MATERIALS PROVIDED:
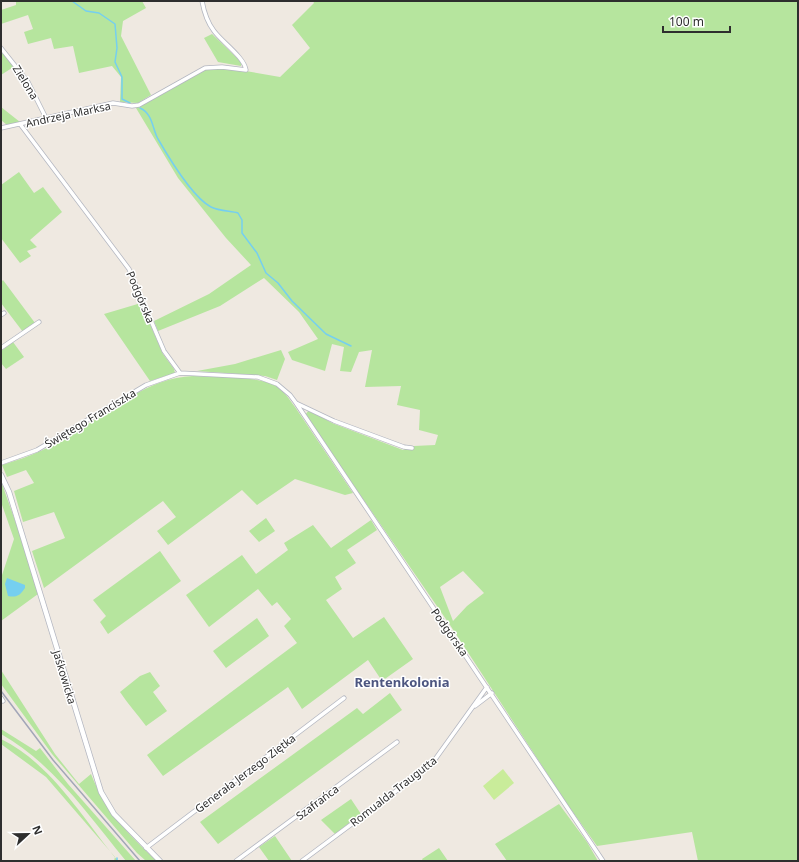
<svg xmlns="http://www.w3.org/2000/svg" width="799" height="862" font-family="'Noto Sans',sans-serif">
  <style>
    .green { fill: #b6e59e; fill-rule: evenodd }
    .pitch { fill: #c9ec9a }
    .water { fill: #75cff0 }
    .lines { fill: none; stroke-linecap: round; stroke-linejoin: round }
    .stream { stroke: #75cff0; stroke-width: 1.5 }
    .minor-casing { stroke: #b4b7c1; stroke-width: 5 }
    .tertiary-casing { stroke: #b4b7c1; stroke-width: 6 }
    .minor { stroke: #fff; stroke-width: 3.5 }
    .tertiary { stroke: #fff; stroke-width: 4.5 }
    .rail { stroke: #a3a6b8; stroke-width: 1.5 }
    .labels { text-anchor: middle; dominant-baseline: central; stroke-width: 3; stroke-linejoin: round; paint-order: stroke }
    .street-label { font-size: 11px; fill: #2e2e2e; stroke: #fff }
    .quarter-label { font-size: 13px; font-weight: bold; fill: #4d5680; stroke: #fff }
  </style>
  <rect width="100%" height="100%" fill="#efe9e1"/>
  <path class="green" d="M 16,1 L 142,1 L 146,8 L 123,21 L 121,36 L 151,95 L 138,103 L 120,102 L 121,77 L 112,66 L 79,73 L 73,46 L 54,49 L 51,38 L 28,44 L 24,32 L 33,29 L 28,15 L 1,24 L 1,10 L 16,5 Z
    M 313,1 L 798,1 L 798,861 L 698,861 L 692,832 L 597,846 L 565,801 L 450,625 L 305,415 L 309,410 L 332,423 L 403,450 L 414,446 L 435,445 L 438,435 L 419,430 L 420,410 L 397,405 L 401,386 L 365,387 L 372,350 L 359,352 L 351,372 L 340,371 L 344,347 L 332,344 L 325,371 L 292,360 L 288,352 L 318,339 L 299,312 L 264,278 L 220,306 L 158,331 L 154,321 L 209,294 L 251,265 L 226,238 L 178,178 L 136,108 L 207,68 L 222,67 L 280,77 L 310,48 L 292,25 L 314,3 ZM 463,571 L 484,593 L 467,606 L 453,621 L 440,587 Z
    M 212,34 L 238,59 L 241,63 L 241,66 L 218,62 L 204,38 Z
    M 3,53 L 15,66 L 1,75 L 1,55 Z
    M 1,107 L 20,122 L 7,125 L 1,120 Z
    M 19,172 L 34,193 L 43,187 L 62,212 L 30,240 L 37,247 L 27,251 L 31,256 L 20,263 L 1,238 L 1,185 Z
    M 3,280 L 35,323 L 23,332 L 1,303 L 1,282 Z
    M 141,303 L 163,354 L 174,369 L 175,373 L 150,381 L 104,314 Z
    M 13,342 L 24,357 L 6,369 L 1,363 L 1,351 Z
    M 281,350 L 285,359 L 277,380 L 265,376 L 197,371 L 235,364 Z
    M 193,376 C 214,377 256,376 274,385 C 283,389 289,399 295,407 L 353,493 L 345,495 L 295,479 L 257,505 L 242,490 L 168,545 L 157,531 L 176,517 L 163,501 L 44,588 L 32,551 L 65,538 L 54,512 L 23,522 L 14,491 L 34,483 L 26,470 L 7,477 L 2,465 C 32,456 52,447 79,430 C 115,408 148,378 193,376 Z
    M 1,481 L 17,526 L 38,594 L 1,621 L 1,578 L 14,539 L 1,502 Z
    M 266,518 L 275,531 L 259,542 L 249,531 Z
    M 371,520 L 377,530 L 347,550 L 356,563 L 335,577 L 342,589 L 326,600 L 353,638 L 384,617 L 413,659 L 382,681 L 368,660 L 302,709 L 288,687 L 163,776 L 147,755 L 297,643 L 284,626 L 291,619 L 277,602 L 272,606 L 258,589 L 209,627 L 186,595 L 242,555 L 256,574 L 288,550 L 284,543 L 313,525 L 331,548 Z
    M 160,551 L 181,581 L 108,634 L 100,622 L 106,616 L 93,600 Z
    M 257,618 L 269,636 L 226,668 L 213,651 Z
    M 1,670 L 55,754 L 79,784 L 91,774 C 106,812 128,834 157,861 L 146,861 L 137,853 L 52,754 L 1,684 Z
    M 150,672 L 160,686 L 153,692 L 167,711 L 146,726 C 137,714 128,704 120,692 L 140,676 Z
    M 390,693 L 402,710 L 218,844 L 200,822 L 357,708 L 363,714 Z
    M 1,729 L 36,751 L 40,748 L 68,784 L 136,861 L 126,861 C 88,815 54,764 1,734 Z
    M 1,739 C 52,764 83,819 118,861 L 114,861 L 115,857 L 46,777 L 1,744 Z
    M 351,799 L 361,814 L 335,834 L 321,820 Z
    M 559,804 L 587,842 L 598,861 L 507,861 L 495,844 Z
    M 275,836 L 292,861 L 269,861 L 259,847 Z
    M 439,848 L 448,861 L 423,861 L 422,859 Z"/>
  <path class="pitch" d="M 503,769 L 514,783 L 494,800 L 483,786 Z"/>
  <path class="water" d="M 7,578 L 25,585 L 25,588 C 20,595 17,598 8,596 L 5,584 Z"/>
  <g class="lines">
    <path class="stream" d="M 72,1 L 86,11 L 99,13 L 115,24 L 117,48 L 115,62 L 122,77 L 122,99 L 130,103
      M 140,108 C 153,114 152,128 158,139 C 169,158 192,197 211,207 C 219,211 230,211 238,213 L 242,220 L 242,233 L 257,253 L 266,273 L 278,283 L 292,301 L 326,334 L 351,346
      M 117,861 L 117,858"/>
    <defs>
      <path id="minor" d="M 1,48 L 28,82 L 46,118
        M 20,124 L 129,269 L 164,351 L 180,373
        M 1,128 L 113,103 L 132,106 L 139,105 L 205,68 L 222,67 L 246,70 C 244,57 222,42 214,31 C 207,22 204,12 202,1
        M 1,315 L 4,313
        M 1,348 L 39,322
        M 296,403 L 334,421 L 404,447 L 412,448
        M 1,463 L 37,450 L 146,385 L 180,373 L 258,377 L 277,384 L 290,395 L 296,403 L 603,861
        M 1,698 L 3,701
        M 475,706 L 492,693
        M 146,848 L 344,698
        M 236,861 L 397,742
        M 302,861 L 431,765 L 487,687"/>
      <path id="tertiary" d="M 1,475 L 9,492 L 101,792 L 114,814 L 160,861"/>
    </defs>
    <use href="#minor" class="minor-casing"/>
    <use href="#tertiary" class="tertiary-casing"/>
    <use href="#minor" class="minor"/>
    <use href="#tertiary" class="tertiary"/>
    <path class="rail" d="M 1,691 L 53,760 L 140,861"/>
  </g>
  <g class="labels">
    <g class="street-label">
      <text transform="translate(26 82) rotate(58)">Zielona</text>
      <text transform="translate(68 114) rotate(-12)">Andrzeja Marksa</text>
      <text transform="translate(141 297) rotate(67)">Podgórska</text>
      <text transform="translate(90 418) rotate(-31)">Świętego Franciszka</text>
      <text transform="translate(450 632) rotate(55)">Podgórska</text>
      <text transform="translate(65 677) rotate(73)">Jaśkowicka</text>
      <text transform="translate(245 773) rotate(-37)">Generała Jerzego Ziętka</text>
      <text transform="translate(393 791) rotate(-38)">Romualda Traugutta</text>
      <text transform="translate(317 802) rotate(-37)">Szafrańca</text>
    </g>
    <g class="quarter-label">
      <text x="402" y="682">Rentenkolonia</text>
    </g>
  </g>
  <rect width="799" height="862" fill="none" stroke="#2e2e2e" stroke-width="4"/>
  <g transform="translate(28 834) rotate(68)" stroke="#ffffff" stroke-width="3" paint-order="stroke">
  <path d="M0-3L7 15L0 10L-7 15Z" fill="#2e2e2e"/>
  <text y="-6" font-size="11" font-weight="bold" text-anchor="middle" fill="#2e2e2e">N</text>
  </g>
  <path d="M663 26v6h67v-6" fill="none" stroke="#2e2e2e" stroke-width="2"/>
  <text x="669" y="26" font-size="12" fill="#2e2e2e" stroke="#ffffff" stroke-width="3" paint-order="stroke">100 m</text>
</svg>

EXERCISE REQUIREMENTS:
Please copy out each line of the listing above that contains the string "casing".

FINISHED TASK:
    .minor-casing { stroke: #b4b7c1; stroke-width: 5 }
    .tertiary-casing { stroke: #b4b7c1; stroke-width: 6 }
    <use href="#minor" class="minor-casing"/>
    <use href="#tertiary" class="tertiary-casing"/>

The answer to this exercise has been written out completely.